AUFGABEN:
• a. Beantworte anhand des Textes über Montenegro diese Fragen:
(i) Unter wessen Führung gab es von Anfang an Widerstand gegen das Milosevic-Regime in Belgrad?
(ii) Wo hielten die Menschen klar an der montenegrinischen Identität fest?
(iii) Welches Amt hat Dragisa Burzan inne?
• b. Schreibe aus dem Text über Montenegro den Teil zwischen „Gewiß sind noch“ und „Montenegro ergeben dürfte.“, beide eingeschlossen, wortgetreu ab.

Seither haben die Montenegriner immer wieder versucht, ihre Unabhängigkeit zurückzugewinnen. Selbst im kommunistischen Jugoslawien unter Marschall Tito ertrotzten sie sich eine Sonderstellung. Als dann Anfang der 90er Jahre Jugoslawien aufgelöst wurde, hatten die Montenegriner einen eigenen Staat erhofft. Dem machten aber die Serben und ihre internationalen Unterstützer zunächst einen Strich durch die Rechnung. Es hat allerdings von Anfang an einen starken montenegrinischen Widerstand unter der Führung von Milo Djukanovic gegen das Milosevic-Regime in Belgrad gegeben. Alles wurde versucht, Djukanovic, der zum montenegrinischen Präsidenten aufstieg, zu diskreditieren. Es gelang aber nicht, den populären Mann von der Bevölkerung zu trennen. Dagegen wurde von Belgrad die Serbisierung versucht. Dort war die serbisch-jugoslawische Orientierung stärker als in den Bergen, wo die Menschen klar an der montenegrinischen Identität festhielten. Bei allen Wahlen siegte daher die Partei von Djukanovic. Alle Versuchungen aus Belgrad und aus dem Westen blieben ohne Erfolg.

Jüngst haben die führenden Montenegriner, nicht nur Präsident Dju-kanovic, sondern auch Ministerpräsident Miodrag Vukovic und Außenminister Dragisa Burzan, erneut die Forderung auf einen Volksentscheid erhoben. Zwar haben die internationalen Organe alles versucht, diesen Wunsch der Montenegriner zu ersticken - wieder ohne Erfolg -, doch diesmal ist die Aussicht auf eine Volksabstimmung größer.

Gewiß sind noch mächtige Versuche zu erwarten, irgend ein falsches Jugoslawien zu erhalten. Erfolg dürfte es aber diesmal trotz der Anstrengungen einiger internationaler Bürokraten nicht geben. Es kommt daher wohl jene Volksabstimmung, die, wenn ehrlich durchgeführt, eine Mehrheit für ein unabhängiges Montenegro ergeben dürfte.

MATERIALSAMMLUNG:
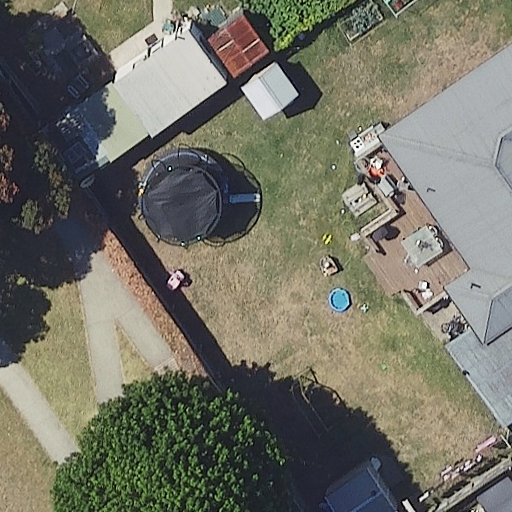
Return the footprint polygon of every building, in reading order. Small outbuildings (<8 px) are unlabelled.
[(223,69),(182,8),(108,59),(150,120),(223,69)] [(511,11),(364,116),(455,244),(431,261),(463,306),(477,325),(511,300),(511,11)] [(302,86),(275,47),(238,73),(265,112),(302,86)] [(511,300),(477,325),(463,306),(438,323),(499,411),(511,401),(511,300)] [(375,511),(398,497),(366,451),(322,481),(342,511),(375,511)]
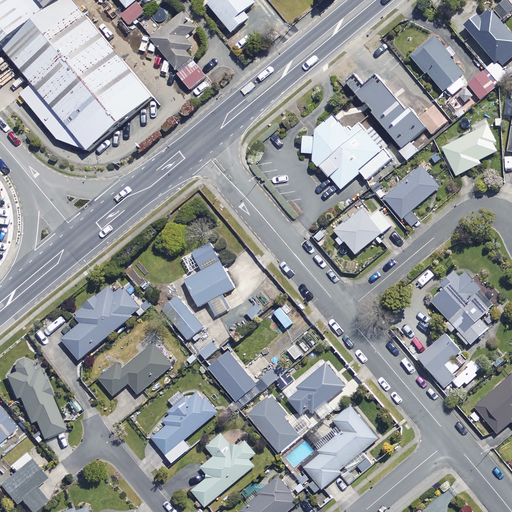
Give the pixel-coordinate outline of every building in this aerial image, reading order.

LÖSUNGEN:
• a.
(i) Unter der Führung von Milo Djukanovic
(ii) In den Bergen
(iii) Er ist Außenminister.

• b.
Gewiß sind noch mächtige Versuche zu erwarten, irgend ein falsches Jugoslawien zu erhalten. Erfolg dürfte es aber diesmal trotz der Anstrengungen einiger internationaler Bürokraten nicht geben. Es kommt daher wohl jene Volksabstimmung, die, wenn ehrlich durchgeführt, eine Mehrheit für ein unabhängiges Montenegro ergeben dürfte.